▸ Work order:
Each record should be given again exactly, and any picture in it left out.

(Saved data entries)
------------------------
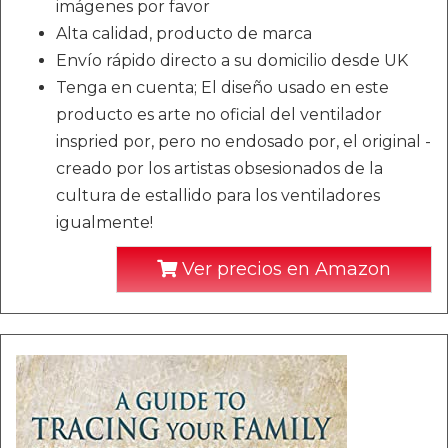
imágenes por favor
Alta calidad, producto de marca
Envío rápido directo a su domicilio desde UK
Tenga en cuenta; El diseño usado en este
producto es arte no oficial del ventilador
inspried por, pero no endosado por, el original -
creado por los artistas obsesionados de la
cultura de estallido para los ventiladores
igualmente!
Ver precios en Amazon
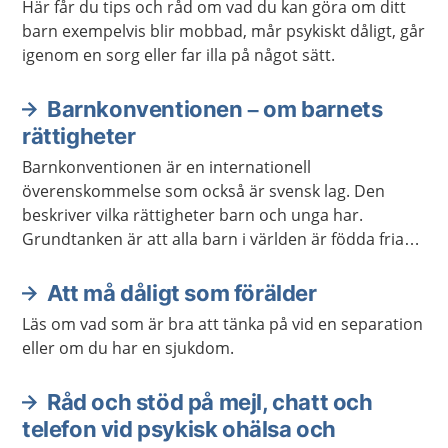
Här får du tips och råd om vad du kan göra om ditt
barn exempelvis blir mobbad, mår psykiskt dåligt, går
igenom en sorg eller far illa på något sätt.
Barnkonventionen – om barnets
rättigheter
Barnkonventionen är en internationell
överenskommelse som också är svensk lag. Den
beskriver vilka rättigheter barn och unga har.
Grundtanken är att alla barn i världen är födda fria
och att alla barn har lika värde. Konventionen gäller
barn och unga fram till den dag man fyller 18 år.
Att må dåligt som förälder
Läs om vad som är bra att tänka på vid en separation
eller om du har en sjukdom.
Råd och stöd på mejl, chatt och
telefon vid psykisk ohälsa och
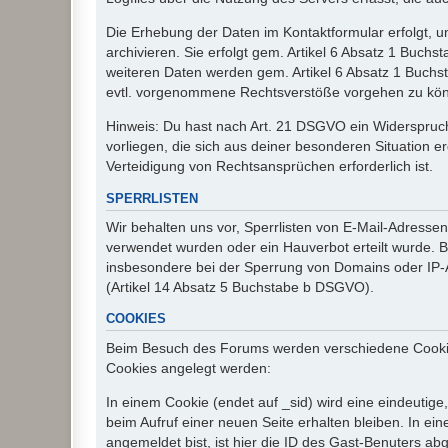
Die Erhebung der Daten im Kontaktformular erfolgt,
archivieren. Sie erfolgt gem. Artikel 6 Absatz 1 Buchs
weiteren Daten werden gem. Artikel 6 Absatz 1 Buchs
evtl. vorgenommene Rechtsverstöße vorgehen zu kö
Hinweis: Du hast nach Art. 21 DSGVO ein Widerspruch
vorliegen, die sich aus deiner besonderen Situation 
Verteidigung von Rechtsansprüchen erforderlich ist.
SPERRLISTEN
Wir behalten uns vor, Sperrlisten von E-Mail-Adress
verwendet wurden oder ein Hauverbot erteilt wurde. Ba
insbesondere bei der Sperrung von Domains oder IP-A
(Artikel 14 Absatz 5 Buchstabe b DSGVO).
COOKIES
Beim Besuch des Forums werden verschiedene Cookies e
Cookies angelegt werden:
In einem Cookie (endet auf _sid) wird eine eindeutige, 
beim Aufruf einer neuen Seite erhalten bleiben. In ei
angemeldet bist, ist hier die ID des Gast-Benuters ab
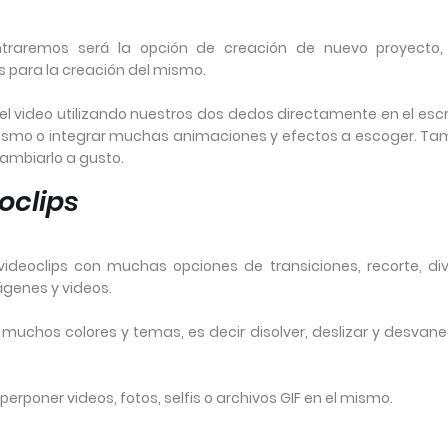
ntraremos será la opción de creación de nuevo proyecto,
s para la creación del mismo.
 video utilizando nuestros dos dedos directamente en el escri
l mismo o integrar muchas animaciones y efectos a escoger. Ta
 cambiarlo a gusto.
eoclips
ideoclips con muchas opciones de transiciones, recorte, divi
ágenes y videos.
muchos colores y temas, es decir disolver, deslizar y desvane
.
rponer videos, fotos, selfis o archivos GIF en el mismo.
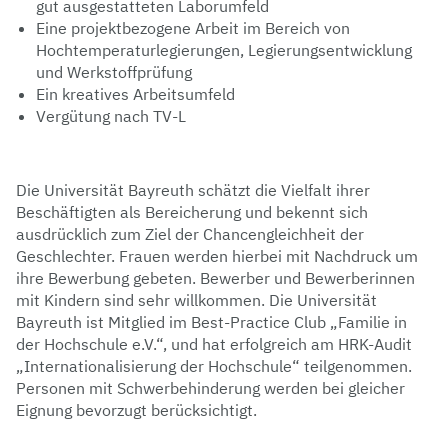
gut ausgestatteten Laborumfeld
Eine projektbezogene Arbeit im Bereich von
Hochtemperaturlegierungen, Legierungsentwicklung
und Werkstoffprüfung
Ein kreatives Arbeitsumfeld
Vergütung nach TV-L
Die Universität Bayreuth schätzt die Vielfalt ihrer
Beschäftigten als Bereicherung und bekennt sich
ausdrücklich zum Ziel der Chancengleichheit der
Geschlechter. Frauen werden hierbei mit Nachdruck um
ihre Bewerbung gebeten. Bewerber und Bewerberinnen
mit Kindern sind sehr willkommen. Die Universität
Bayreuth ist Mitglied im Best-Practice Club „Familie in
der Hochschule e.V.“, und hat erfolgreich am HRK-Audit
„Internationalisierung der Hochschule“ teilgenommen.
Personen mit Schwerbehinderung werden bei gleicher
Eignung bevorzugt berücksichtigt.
------------------------
▸ Response:
imágenes por favor
Alta calidad, producto de marca
Envío rápido directo a su domicilio desde UK
Tenga en cuenta; El diseño usado en este
producto es arte no oficial del ventilador
inspried por, pero no endosado por, el original -
creado por los artistas obsesionados de la
cultura de estallido para los ventiladores
igualmente!
Ver precios en Amazon
Här får du tips och råd om vad du kan göra om ditt
barn exempelvis blir mobbad, mår psykiskt dåligt, går
igenom en sorg eller far illa på något sätt.
Barnkonventionen – om barnets
rättigheter
Barnkonventionen är en internationell
överenskommelse som också är svensk lag. Den
beskriver vilka rättigheter barn och unga har.
Grundtanken är att alla barn i världen är födda fria
och att alla barn har lika värde. Konventionen gäller
barn och unga fram till den dag man fyller 18 år.
Att må dåligt som förälder
Läs om vad som är bra att tänka på vid en separation
eller om du har en sjukdom.
Råd och stöd på mejl, chatt och
telefon vid psykisk ohälsa och
Die Erhebung der Daten im Kontaktformular erfolgt,
archivieren. Sie erfolgt gem. Artikel 6 Absatz 1 Buchs
weiteren Daten werden gem. Artikel 6 Absatz 1 Buchs
evtl. vorgenommene Rechtsverstöße vorgehen zu kö
Hinweis: Du hast nach Art. 21 DSGVO ein Widerspruch
vorliegen, die sich aus deiner besonderen Situation 
Verteidigung von Rechtsansprüchen erforderlich ist.
SPERRLISTEN
Wir behalten uns vor, Sperrlisten von E-Mail-Adress
verwendet wurden oder ein Hauverbot erteilt wurde. Ba
insbesondere bei der Sperrung von Domains oder IP-A
(Artikel 14 Absatz 5 Buchstabe b DSGVO).
COOKIES
Beim Besuch des Forums werden verschiedene Cookies e
Cookies angelegt werden:
In einem Cookie (endet auf _sid) wird eine eindeutige, 
beim Aufruf einer neuen Seite erhalten bleiben. In ei
angemeldet bist, ist hier die ID des Gast-Benuters ab
ntraremos será la opción de creación de nuevo proyecto,
s para la creación del mismo.
 video utilizando nuestros dos dedos directamente en el escri
l mismo o integrar muchas animaciones y efectos a escoger. Ta
 cambiarlo a gusto.
eoclips
ideoclips con muchas opciones de transiciones, recorte, divi
ágenes y videos.
muchos colores y temas, es decir disolver, deslizar y desvane
.
rponer videos, fotos, selfis o archivos GIF en el mismo.
gut ausgestatteten Laborumfeld
Eine projektbezogene Arbeit im Bereich von
Hochtemperaturlegierungen, Legierungsentwicklung
und Werkstoffprüfung
Ein kreatives Arbeitsumfeld
Vergütung nach TV-L
Die Universität Bayreuth schätzt die Vielfalt ihrer
Beschäftigten als Bereicherung und bekennt sich
ausdrücklich zum Ziel der Chancengleichheit der
Geschlechter. Frauen werden hierbei mit Nachdruck um
ihre Bewerbung gebeten. Bewerber und Bewerberinnen
mit Kindern sind sehr willkommen. Die Universität
Bayreuth ist Mitglied im Best-Practice Club „Familie in
der Hochschule e.V.“, und hat erfolgreich am HRK-Audit
„Internationalisierung der Hochschule“ teilgenommen.
Personen mit Schwerbehinderung werden bei gleicher
Eignung bevorzugt berücksichtigt.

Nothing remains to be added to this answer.